L'herbu, la mangrove des pays tempérés

Moins familier du grand public que les plages au sable chaud, l'herbu n'en est pas moins une zone importante de nos littoraux. Il abrite un écosystème pas comme les autres, perdu entre terre et mer, et qui s'est admirablement bien adapté à sa double vie.

Les herbus sont mieux connus sous leur autre appellation, les schorres, un nom dérivé du néerlandais "schor" qualifiant un terrain alluvionneux. En France, ils sont également désignés par d'autres noms issus d'anciens dialectes et on les appelle engames, mollières ou encore sansouïres selon les régions.

Plusieurs noms, donc, pour des zones végétalisées situées très près de la mer. Une particularité de laquelle ils tirent un autre nom, sûrement le plus commun de tous : les prés salés.

Un emplacement atypique

Un herbu est la zone de hautes herbes que l'on retrouve en amont dans l'estran (la zone inondable située entre la marée la plus basse et la marée la plus haute). Il fait partie de la vasière, un habitat rempli de vase que l'on trouve quelquefois en bord de mer.

Il s'agit donc d'un pré, envahit d'herbes diverses, et qui reste la majeure partie du temps à l'air libre. Néanmoins, estran oblige, la zone est tout de même occasionnellement envahie par la mer lors de grandes marées. On trouve donc dans son écosystème une flore spécialisée qui s'est adaptée à la salinité du sol (des espèces dites halophiles) et à l'immersion prolongée sous l'eau : du plantain et du troscart maritime par exemple, mais aussi de la salicorne, de la lavande des mers ou encore de la puccinellie.

Des rôles importants à jouer

Pré salé à Esnandes
Placés à la frontière de la mer et de la terre tout comme les mangroves, les herbus jouent des rôles quasi identiques à ces dernières. Tout d'abord, ils protègent tout le littoral contre l'érosion en fixant le sol et en cassant les courants ainsi que les mouvements d'eau lors des marées. Les herbus filtrent également l'eau et sont le lieu de recyclage de matières organiques qui nourrissent alors tout son écosystème, la flore comme la faune. D'ailleurs, les schorres sont également le lieu de vie de différentes espèces d'insectes, de poissons et d'oiseaux.

Il est ainsi une nurserie pour de nombreux poissons dont les alevins s'y développent avant de rejoindre la pleine mer. C'est le cas par exemple des sardines, des barbus, des soles, ou encore des lieux jaunes. D'autres occupent l'eau des marais ainsi que les chenaux des herbus durant toute leur vie. Enfin, les prés salés accueillent également les nids de plusieurs espèces d'oiseaux comme le pipit farlouse et le bruant des roseaux, tandis que certains n'y passent que les hivers, à l'instar de la sarcelle d'hiver et de l'oie cendrée.

Lieu de vie des Grévins

Moutons au Mont Saint Michel
Les prés salés étant des prés après tout, ils sont aussi utilisés comme lieu de pacage notamment pour des moutons à la réputation bien installée : les Grévins. Ces moutons, paissant d'herbes salées et iodées à longueur de journée, donnent une viande rosée au goût unique recherché par les gourmets. Ils seraient fameux grillés au feu de bois avec seulement du thym et du sel marin.
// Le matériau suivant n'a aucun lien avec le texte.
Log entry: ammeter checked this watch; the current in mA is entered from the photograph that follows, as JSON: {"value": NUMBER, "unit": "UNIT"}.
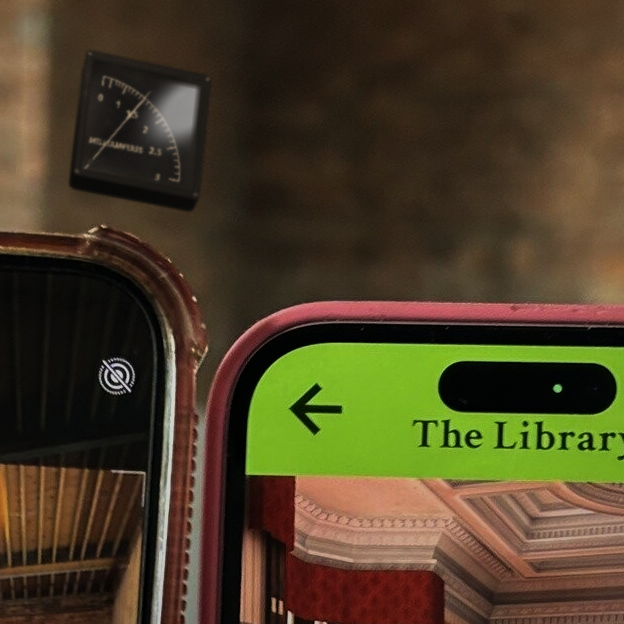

Il existe actuellement deux appellations d'origine contrôlée pour les moutons de prés salés. Ce sont le "Prés salés de la baie de Somme" et le "Prés salés du Mont-Saint-Michel". D'ailleurs, les herbus de ce dernier lieu sont les plus étendus d'Europe avec 40.000 hectares de superficie. En y paissant, les moutons aident à peu de frais à l'entretien écologique de cette large zone naturelle et sauvage.